--- START ---

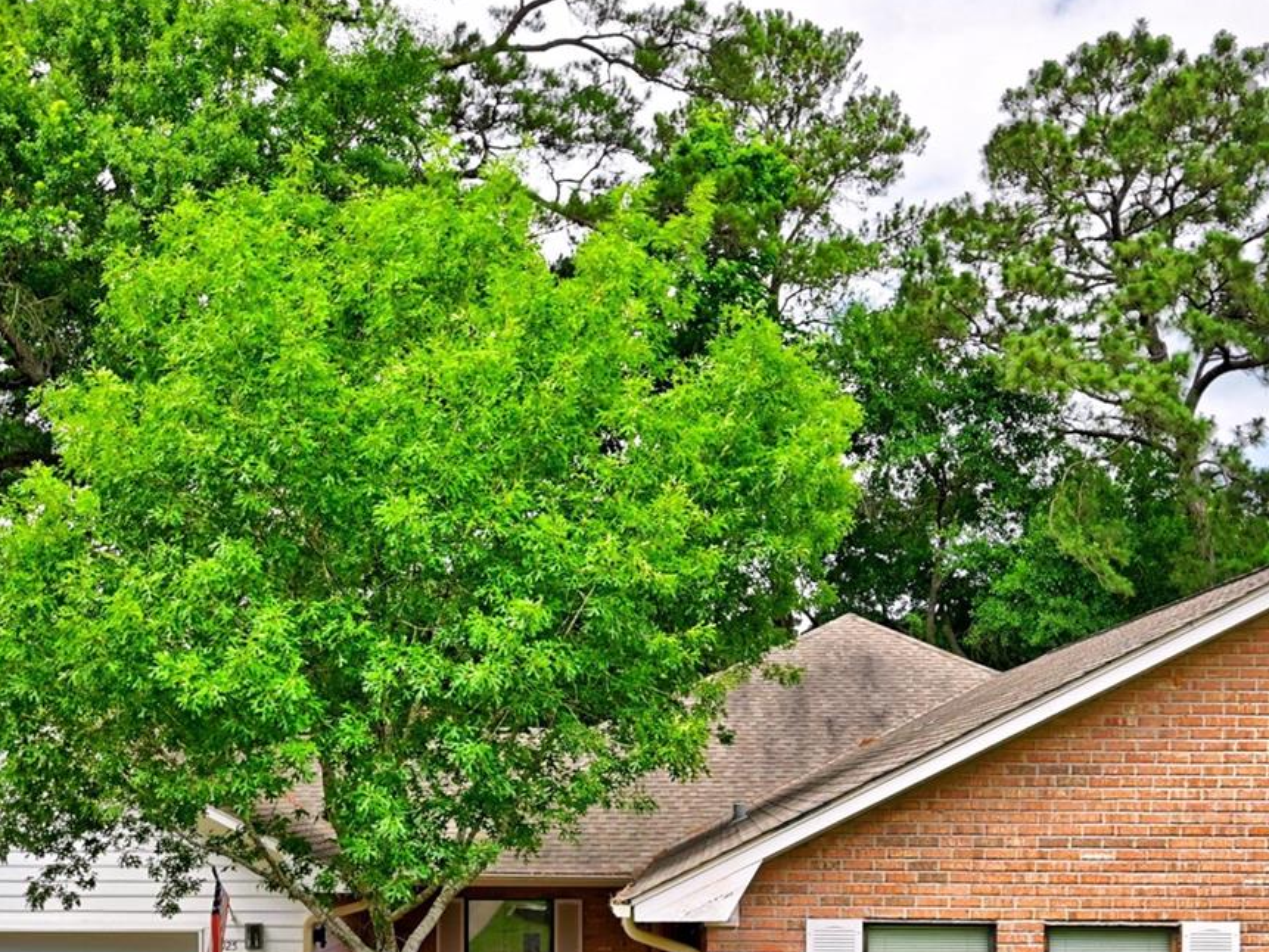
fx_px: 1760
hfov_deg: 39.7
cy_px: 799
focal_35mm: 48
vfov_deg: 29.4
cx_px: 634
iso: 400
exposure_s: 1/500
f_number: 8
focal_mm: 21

--- END ---
--- START ---

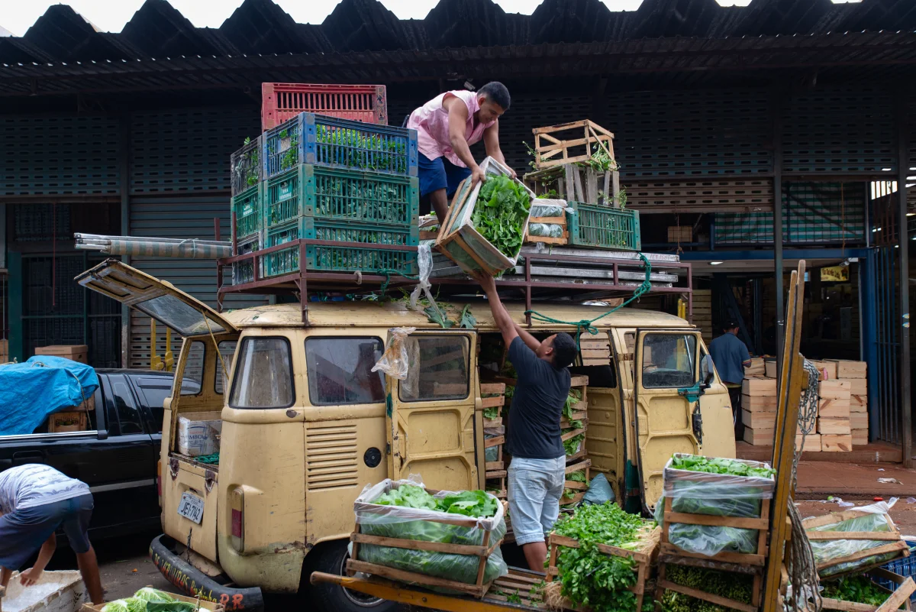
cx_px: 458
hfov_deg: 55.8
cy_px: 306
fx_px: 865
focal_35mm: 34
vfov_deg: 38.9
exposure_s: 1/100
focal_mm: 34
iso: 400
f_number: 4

--- END ---
--- START ---

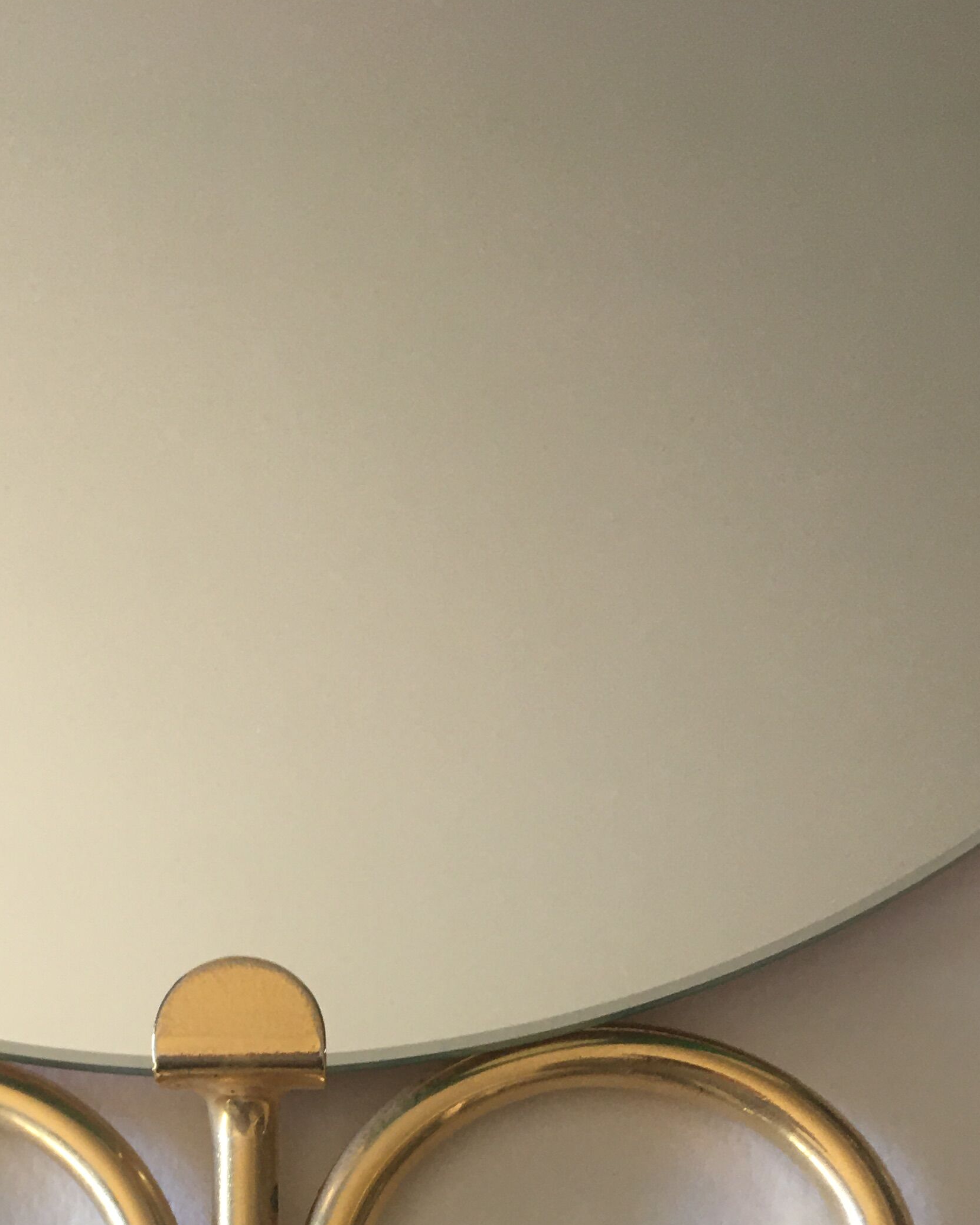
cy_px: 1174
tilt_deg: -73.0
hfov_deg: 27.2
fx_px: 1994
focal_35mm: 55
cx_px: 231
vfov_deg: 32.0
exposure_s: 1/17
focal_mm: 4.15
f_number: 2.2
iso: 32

--- END ---

■ To do
Each line in the listing above from the one containing "hfov_deg: 39.7" through the one containing "focal_mm: 21" should be repeated exactly, and no other line.

■ Answer section
hfov_deg: 39.7
cy_px: 799
focal_35mm: 48
vfov_deg: 29.4
cx_px: 634
iso: 400
exposure_s: 1/500
f_number: 8
focal_mm: 21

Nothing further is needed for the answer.